Assignment
In your reply, repeat every entry exactly and skip over each picture.

Source data
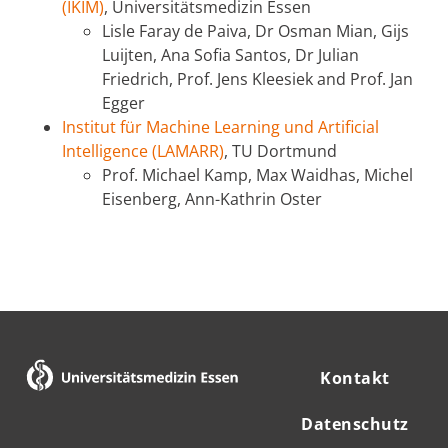
(IKIM)
, Universitätsmedizin Essen
Lisle Faray de Paiva, Dr Osman Mian, Gijs
Luijten, Ana Sofia Santos, Dr Julian
Friedrich, Prof. Jens Kleesiek and Prof. Jan
Egger
Institut für Machine Learning und Artificial
Intelligence (LAMARR)
, TU Dortmund
Prof. Michael Kamp, Max Waidhas, Michel
Eisenberg, Ann-Kathrin Oster
Kontakt
Datenschutz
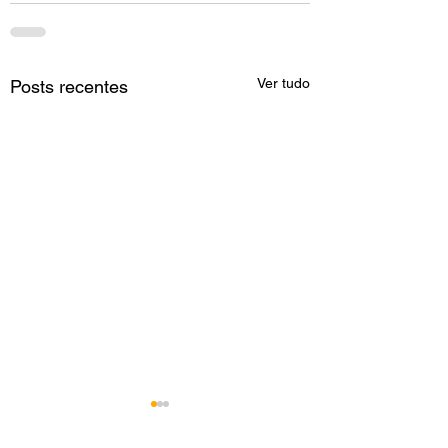
Ver tudo
Posts recentes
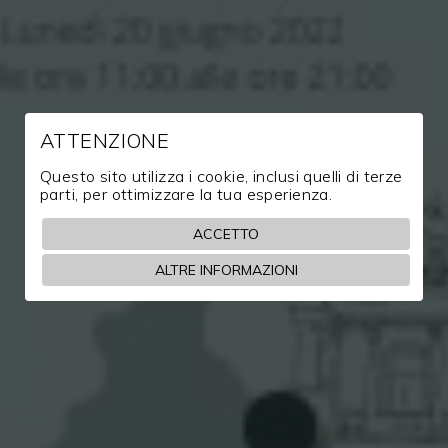
ATTENZIONE
Questo sito utilizza i cookie, inclusi quelli di terze
parti, per ottimizzare la tua esperienza.
ACCETTO
Evento "Sapere e Sapori"
ALTRE INFORMAZIONI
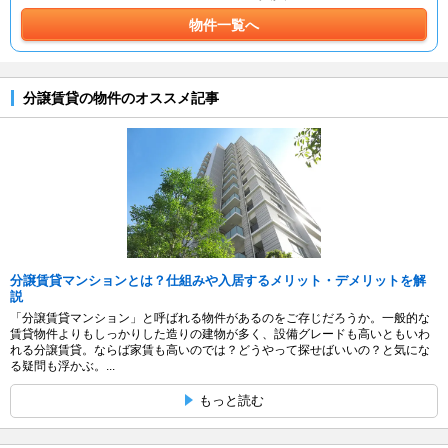
物件一覧へ
分譲賃貸の物件のオススメ記事
分譲賃貸マンションとは？仕組みや入居するメリット・デメリットを解
説
「分譲賃貸マンション」と呼ばれる物件があるのをご存じだろうか。一般的な
賃貸物件よりもしっかりした造りの建物が多く、設備グレードも高いともいわ
れる分譲賃貸。ならば家賃も高いのでは？どうやって探せばいいの？と気にな
る疑問も浮かぶ。...
もっと読む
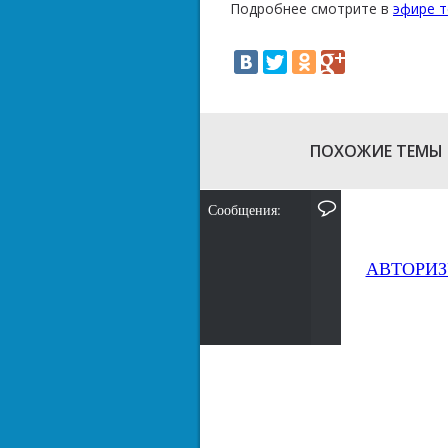
Подробнее смотрите в
эфире т
ПОХОЖИЕ ТЕМЫ
Сообщения:
АВТОРИЗ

Response to this exercise
(IKIM)
, Universitätsmedizin Essen
Lisle Faray de Paiva, Dr Osman Mian, Gijs
Luijten, Ana Sofia Santos, Dr Julian
Friedrich, Prof. Jens Kleesiek and Prof. Jan
Egger
Institut für Machine Learning und Artificial
Intelligence (LAMARR)
, TU Dortmund
Prof. Michael Kamp, Max Waidhas, Michel
Eisenberg, Ann-Kathrin Oster
Kontakt
Datenschutz
Ver tudo
Posts recentes
ATTENZIONE
Questo sito utilizza i cookie, inclusi quelli di terze
parti, per ottimizzare la tua esperienza.
ACCETTO
Evento "Sapere e Sapori"
ALTRE INFORMAZIONI
物件一覧へ
分譲賃貸の物件のオススメ記事
分譲賃貸マンションとは？仕組みや入居するメリット・デメリットを解
説
「分譲賃貸マンション」と呼ばれる物件があるのをご存じだろうか。一般的な
賃貸物件よりもしっかりした造りの建物が多く、設備グレードも高いともいわ
れる分譲賃貸。ならば家賃も高いのでは？どうやって探せばいいの？と気にな
る疑問も浮かぶ。...
もっと読む
Подробнее смотрите в
эфире т
ПОХОЖИЕ ТЕМЫ
Сообщения:
АВТОРИЗ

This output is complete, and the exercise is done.